### Work item
Print verbatim every line of the data, from the line containing "- Простая конфигурация через rollup.config.js." up to and including the final line of the data.

### Material supplied
"""

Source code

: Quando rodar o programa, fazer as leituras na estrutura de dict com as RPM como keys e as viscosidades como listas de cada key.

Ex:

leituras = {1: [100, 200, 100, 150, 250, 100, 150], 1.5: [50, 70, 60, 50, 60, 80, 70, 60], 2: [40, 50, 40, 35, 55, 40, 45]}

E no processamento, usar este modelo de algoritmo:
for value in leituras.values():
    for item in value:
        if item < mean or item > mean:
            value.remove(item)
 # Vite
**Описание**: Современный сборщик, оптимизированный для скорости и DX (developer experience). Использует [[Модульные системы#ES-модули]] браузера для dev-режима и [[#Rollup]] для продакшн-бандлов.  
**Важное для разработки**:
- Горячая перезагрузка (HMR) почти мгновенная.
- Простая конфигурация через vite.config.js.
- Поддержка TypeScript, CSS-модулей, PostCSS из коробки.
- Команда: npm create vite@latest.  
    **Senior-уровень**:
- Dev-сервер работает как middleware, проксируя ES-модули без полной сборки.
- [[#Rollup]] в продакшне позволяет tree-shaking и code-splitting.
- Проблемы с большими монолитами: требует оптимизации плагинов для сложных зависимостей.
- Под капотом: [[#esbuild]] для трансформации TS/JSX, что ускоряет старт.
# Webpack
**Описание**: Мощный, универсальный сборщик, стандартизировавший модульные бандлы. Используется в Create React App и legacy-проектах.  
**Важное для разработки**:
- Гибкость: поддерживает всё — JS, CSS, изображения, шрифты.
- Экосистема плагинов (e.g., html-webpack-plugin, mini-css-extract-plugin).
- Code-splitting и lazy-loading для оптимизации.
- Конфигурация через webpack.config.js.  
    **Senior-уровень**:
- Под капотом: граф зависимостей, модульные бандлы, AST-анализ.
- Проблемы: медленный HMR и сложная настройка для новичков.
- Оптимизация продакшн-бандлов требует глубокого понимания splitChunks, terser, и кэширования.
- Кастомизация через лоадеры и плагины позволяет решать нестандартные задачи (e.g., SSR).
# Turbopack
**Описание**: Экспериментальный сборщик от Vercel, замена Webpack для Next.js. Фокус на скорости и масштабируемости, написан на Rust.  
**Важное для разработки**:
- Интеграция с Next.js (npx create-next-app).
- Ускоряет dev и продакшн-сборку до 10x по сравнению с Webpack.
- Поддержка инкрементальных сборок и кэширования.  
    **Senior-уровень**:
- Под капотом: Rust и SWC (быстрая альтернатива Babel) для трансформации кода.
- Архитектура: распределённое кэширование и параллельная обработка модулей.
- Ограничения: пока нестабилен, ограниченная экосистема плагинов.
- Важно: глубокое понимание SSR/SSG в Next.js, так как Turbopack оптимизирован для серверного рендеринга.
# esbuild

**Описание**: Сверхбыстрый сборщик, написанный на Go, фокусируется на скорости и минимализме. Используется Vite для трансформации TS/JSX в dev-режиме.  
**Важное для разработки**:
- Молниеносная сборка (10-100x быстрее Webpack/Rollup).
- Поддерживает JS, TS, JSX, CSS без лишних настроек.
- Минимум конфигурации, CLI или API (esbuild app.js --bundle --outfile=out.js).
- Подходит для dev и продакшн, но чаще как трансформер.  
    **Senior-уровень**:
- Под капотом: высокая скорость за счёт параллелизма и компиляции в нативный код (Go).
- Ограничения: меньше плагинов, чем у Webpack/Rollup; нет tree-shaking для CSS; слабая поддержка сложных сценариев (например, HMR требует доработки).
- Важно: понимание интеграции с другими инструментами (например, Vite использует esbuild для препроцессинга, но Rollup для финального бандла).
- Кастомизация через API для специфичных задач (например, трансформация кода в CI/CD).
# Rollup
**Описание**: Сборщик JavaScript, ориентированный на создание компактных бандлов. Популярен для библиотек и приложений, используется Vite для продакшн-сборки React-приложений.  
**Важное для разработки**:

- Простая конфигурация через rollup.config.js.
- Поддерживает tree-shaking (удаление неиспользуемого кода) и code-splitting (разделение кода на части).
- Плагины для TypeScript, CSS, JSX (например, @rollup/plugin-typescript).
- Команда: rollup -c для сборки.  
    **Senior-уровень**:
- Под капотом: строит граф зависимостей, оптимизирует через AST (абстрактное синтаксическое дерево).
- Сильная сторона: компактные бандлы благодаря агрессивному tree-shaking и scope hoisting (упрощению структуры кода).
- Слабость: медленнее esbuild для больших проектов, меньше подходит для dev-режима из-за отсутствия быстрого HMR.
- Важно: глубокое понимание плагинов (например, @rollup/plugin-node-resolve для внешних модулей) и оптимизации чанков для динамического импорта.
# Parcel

"""

### Exercise answer
- Простая конфигурация через rollup.config.js.
- Поддерживает tree-shaking (удаление неиспользуемого кода) и code-splitting (разделение кода на части).
- Плагины для TypeScript, CSS, JSX (например, @rollup/plugin-typescript).
- Команда: rollup -c для сборки.  
    **Senior-уровень**:
- Под капотом: строит граф зависимостей, оптимизирует через AST (абстрактное синтаксическое дерево).
- Сильная сторона: компактные бандлы благодаря агрессивному tree-shaking и scope hoisting (упрощению структуры кода).
- Слабость: медленнее esbuild для больших проектов, меньше подходит для dev-режима из-за отсутствия быстрого HMR.
- Важно: глубокое понимание плагинов (например, @rollup/plugin-node-resolve для внешних модулей) и оптимизации чанков для динамического импорта.
# Parcel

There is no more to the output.